O que se pede:
Por favor, responda às perguntas a seguir com base no texto de origem:
(a) Que prêmio o autor da coluna ganhou, e em que ano?
(b) Em qual turno da eleição se passa o domingo narrado?
(c) O que o pai disse ao ver a bandeira?

Texto de origem:
VITOR MARCOLIN | Santo remédio

Vitor Marcolin
Vitor Marcolin
Ganhador do Prêmio de Incentivo à Publicação Literária -- Antologia 200 Anos de Independência (2022). Nesta coluna, caro leitor, você encontrará contos, crônicas, resenhas e ensaios sobre as minhas leituras da vida e de alguns livros. Escrevo sobre literatura, crítica literária, história e filosofia. Decidi, a fim de me diferenciar das outras colunas que pululam pelos rincões da Internet, ser sincero a ponto de escrever com o coração na mão. Acredito que a responsabilidade do Eu Substancial diante de Deus seja o norte do escritor sincero. Fiz desta realidade uma meta de vida. Convido-o a me acompanhar, sigamos juntos.

Crônica de 2º turno

Frequentemente damos demasiada importância a coisas que, objetivamente, não têm. A verdade é que é facílimo ser enganado, isto acontece a todo momento – e não é exagero. É natural, é da nossa condição humana. Mas, tentando firmar os pés no chão, creio que poderíamos minorar muito do nosso engano se cultivássemos o senso das proporções: o que efetivamente é possível fazer em prol disto ou daquilo aqui onde resido, entre aqueles que compõem o meu círculo de convívio? O fato desta interpelação tirar-nos, aos puxões, do mundo abstrato – e ilusório — onde sofremos desnecessariamente é prova cabal de que a resposta é um verdadeiro reencontro com a realidade.  

Era Domingo de eleição, segundo turno. Antes de sair de casa a fim de cumprir com o meu dever, hesitei em colocar a bandeira nacional sobre os ombros, como no primeiro turno. Hesitei. Tive um receio besta de que alguém pudesse bulir comigo, fazer chacota, piada infame. Mas quase desisti mesmo depois de ouvir o comentário do meu pai: “Pra que essa bandeira? Tira isso!”. Isto lá é conselho que se dê a um filho? Como “pra que essa bandeira?!”. O nonsense desta pergunta é análogo ao absurdo de se querer saber o porquê do sujeito ter um nome, uma religião, uma… nacionalidade. Afinal, as coisas que não cabem em palavras precisam ser representadas por meio dos símbolos, que são meios pelos quais nós interagimos com a realidade. A dimensão abrangida pela mensagem simbólica está muito para além da capacidade de expressão das palavras.

Linhas extraídas:
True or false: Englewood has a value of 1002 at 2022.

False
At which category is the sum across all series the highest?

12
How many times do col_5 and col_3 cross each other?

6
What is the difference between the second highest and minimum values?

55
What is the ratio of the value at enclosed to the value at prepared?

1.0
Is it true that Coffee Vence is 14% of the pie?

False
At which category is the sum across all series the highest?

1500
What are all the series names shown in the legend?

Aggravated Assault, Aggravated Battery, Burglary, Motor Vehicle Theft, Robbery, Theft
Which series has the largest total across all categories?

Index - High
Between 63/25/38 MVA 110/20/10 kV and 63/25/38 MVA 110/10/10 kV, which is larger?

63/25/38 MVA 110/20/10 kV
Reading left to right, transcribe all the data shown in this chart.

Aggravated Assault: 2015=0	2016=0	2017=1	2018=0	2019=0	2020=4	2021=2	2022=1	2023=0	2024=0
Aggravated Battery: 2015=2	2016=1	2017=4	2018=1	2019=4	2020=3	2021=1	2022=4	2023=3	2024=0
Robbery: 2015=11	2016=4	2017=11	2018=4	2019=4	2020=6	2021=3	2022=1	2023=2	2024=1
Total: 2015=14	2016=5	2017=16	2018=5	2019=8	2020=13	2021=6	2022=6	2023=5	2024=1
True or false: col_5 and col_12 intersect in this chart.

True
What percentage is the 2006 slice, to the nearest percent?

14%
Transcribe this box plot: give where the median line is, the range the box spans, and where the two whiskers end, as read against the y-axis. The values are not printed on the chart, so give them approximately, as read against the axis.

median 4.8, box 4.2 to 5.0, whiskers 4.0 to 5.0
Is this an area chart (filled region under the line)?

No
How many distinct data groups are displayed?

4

Resolução do exercício:
(a) O Prêmio de Incentivo à Publicação Literária, Antologia 200 Anos de Independência, em 2022.
(b) No segundo turno.
(c) "Pra que essa bandeira? Tira isso!"